GIVEN DATA:

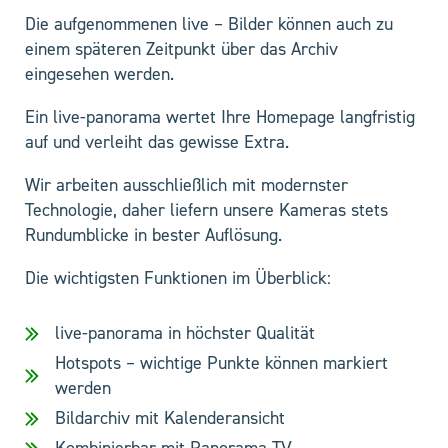
Die aufgenommenen live – Bilder können auch zu
einem späteren Zeitpunkt über das Archiv
eingesehen werden.
Ein live-panorama wertet Ihre Homepage langfristig
auf und verleiht das gewisse Extra.
Wir arbeiten ausschließlich mit modernster
Technologie, daher liefern unsere Kameras stets
Rundumblicke in bester Auflösung.
Die wichtigsten Funktionen im Überblick:
live-panorama in höchster Qualität
Hotspots – wichtige Punkte können markiert
werden
Bildarchiv mit Kalenderansicht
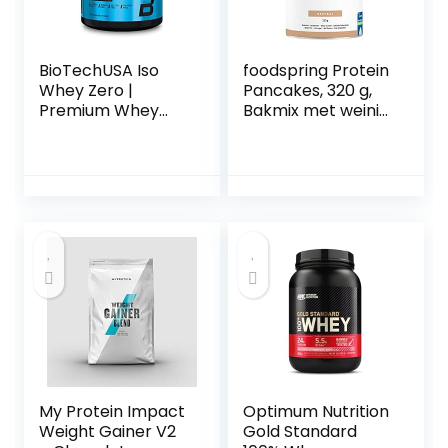
BioTechUSA Iso
foodspring Protein
Whey Zero |
Pancakes, 320 g,
Premium Whey
Bakmix met weinig
Protein Isolate |
suiker & extra veel
Grass-Fed |
proteïne, voor
Enzyme-Free |
heerlijk luchtige
Sugar- and
pannenkoeken in 5
Gluten-free, 2.27
minuten, betere
kg, Chocolade
smaak en
consistentie
My Protein Impact
Optimum Nutrition
Weight Gainer V2
Gold Standard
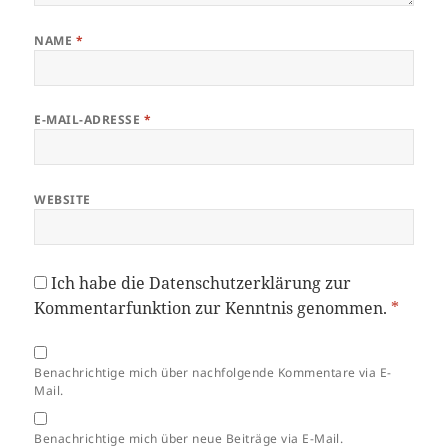
NAME
*
E-MAIL-ADRESSE
*
WEBSITE
Ich habe die
Datenschutzerklärung
zur
Kommentarfunktion zur Kenntnis genommen.
*
Benachrichtige mich über nachfolgende Kommentare via E-
Mail.
Benachrichtige mich über neue Beiträge via E-Mail.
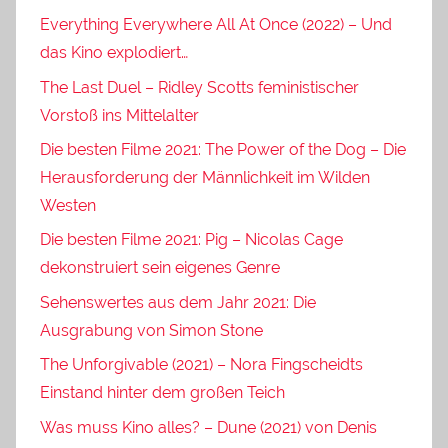
Everything Everywhere All At Once (2022) – Und
das Kino explodiert…
The Last Duel – Ridley Scotts feministischer
Vorstoß ins Mittelalter
Die besten Filme 2021: The Power of the Dog – Die
Herausforderung der Männlichkeit im Wilden
Westen
Die besten Filme 2021: Pig – Nicolas Cage
dekonstruiert sein eigenes Genre
Sehenswertes aus dem Jahr 2021: Die
Ausgrabung von Simon Stone
The Unforgivable (2021) – Nora Fingscheidts
Einstand hinter dem großen Teich
Was muss Kino alles? – Dune (2021) von Denis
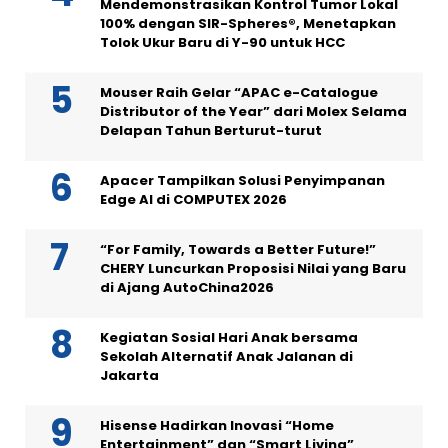
Mendemonstrasikan Kontrol Tumor Lokal
100% dengan SIR-Spheres®, Menetapkan
Tolok Ukur Baru di Y-90 untuk HCC
Mouser Raih Gelar “APAC e-Catalogue
Distributor of the Year” dari Molex Selama
Delapan Tahun Berturut-turut
Apacer Tampilkan Solusi Penyimpanan
Edge AI di COMPUTEX 2026
“For Family, Towards a Better Future!”
CHERY Luncurkan Proposisi Nilai yang Baru
di Ajang AutoChina2026
Kegiatan Sosial Hari Anak bersama
Sekolah Alternatif Anak Jalanan di
Jakarta
Hisense Hadirkan Inovasi “Home
Entertainment” dan “Smart Living”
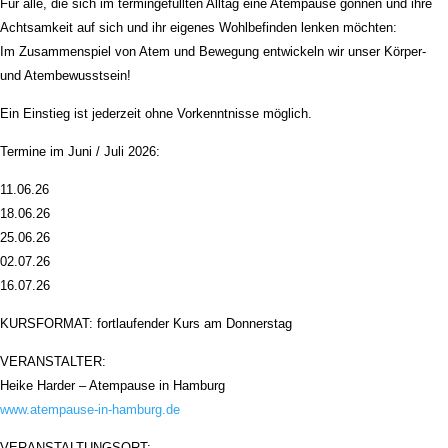
Für alle, die sich im termingefüllten Alltag eine Atempause gönnen und ihre
Achtsamkeit auf sich und ihr eigenes Wohlbefinden lenken möchten:
Im Zusammenspiel von Atem und Bewegung entwickeln wir unser Körper-
und Atembewusstsein!
Ein Einstieg ist jederzeit ohne Vorkenntnisse möglich.
Termine im Juni / Juli 2026:
11.06.26
18.06.26
25.06.26
02.07.26
16.07.26
KURSFORMAT: fortlaufender Kurs am Donnerstag
VERANSTALTER:
Heike Harder – Atempause in Hamburg
www.atempause-in-hamburg.de
VERANSTALTUNGSORT:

REQUIREMENT: Copy the listing exactly. Leave the pictures out.

RESPONSE TO THE EXERCISE:
Die aufgenommenen live – Bilder können auch zu
einem späteren Zeitpunkt über das Archiv
eingesehen werden.
Ein live-panorama wertet Ihre Homepage langfristig
auf und verleiht das gewisse Extra.
Wir arbeiten ausschließlich mit modernster
Technologie, daher liefern unsere Kameras stets
Rundumblicke in bester Auflösung.
Die wichtigsten Funktionen im Überblick:
live-panorama in höchster Qualität
Hotspots – wichtige Punkte können markiert
werden
Bildarchiv mit Kalenderansicht
BioTechUSA Iso
foodspring Protein
Whey Zero |
Pancakes, 320 g,
Premium Whey
Bakmix met weinig
Protein Isolate |
suiker & extra veel
Grass-Fed |
proteïne, voor
Enzyme-Free |
heerlijk luchtige
Sugar- and
pannenkoeken in 5
Gluten-free, 2.27
minuten, betere
kg, Chocolade
smaak en
consistentie
My Protein Impact
Optimum Nutrition
Weight Gainer V2
Gold Standard
NAME
*
E-MAIL-ADRESSE
*
WEBSITE
Ich habe die
Datenschutzerklärung
zur
Kommentarfunktion zur Kenntnis genommen.
*
Benachrichtige mich über nachfolgende Kommentare via E-
Mail.
Benachrichtige mich über neue Beiträge via E-Mail.
Everything Everywhere All At Once (2022) – Und
das Kino explodiert…
The Last Duel – Ridley Scotts feministischer
Vorstoß ins Mittelalter
Die besten Filme 2021: The Power of the Dog – Die
Herausforderung der Männlichkeit im Wilden
Westen
Die besten Filme 2021: Pig – Nicolas Cage
dekonstruiert sein eigenes Genre
Sehenswertes aus dem Jahr 2021: Die
Ausgrabung von Simon Stone
The Unforgivable (2021) – Nora Fingscheidts
Einstand hinter dem großen Teich
Was muss Kino alles? – Dune (2021) von Denis
Mendemonstrasikan Kontrol Tumor Lokal
100% dengan SIR-Spheres®, Menetapkan
Tolok Ukur Baru di Y-90 untuk HCC
Mouser Raih Gelar “APAC e-Catalogue
Distributor of the Year” dari Molex Selama
Delapan Tahun Berturut-turut
Apacer Tampilkan Solusi Penyimpanan
Edge AI di COMPUTEX 2026
“For Family, Towards a Better Future!”
CHERY Luncurkan Proposisi Nilai yang Baru
di Ajang AutoChina2026
Kegiatan Sosial Hari Anak bersama
Sekolah Alternatif Anak Jalanan di
Jakarta
Hisense Hadirkan Inovasi “Home
Entertainment” dan “Smart Living”
Für alle, die sich im termingefüllten Alltag eine Atempause gönnen und ihre
Achtsamkeit auf sich und ihr eigenes Wohlbefinden lenken möchten:
Im Zusammenspiel von Atem und Bewegung entwickeln wir unser Körper-
und Atembewusstsein!
Ein Einstieg ist jederzeit ohne Vorkenntnisse möglich.
Termine im Juni / Juli 2026:
11.06.26
18.06.26
25.06.26
02.07.26
16.07.26
KURSFORMAT: fortlaufender Kurs am Donnerstag
VERANSTALTER:
Heike Harder – Atempause in Hamburg
www.atempause-in-hamburg.de
VERANSTALTUNGSORT:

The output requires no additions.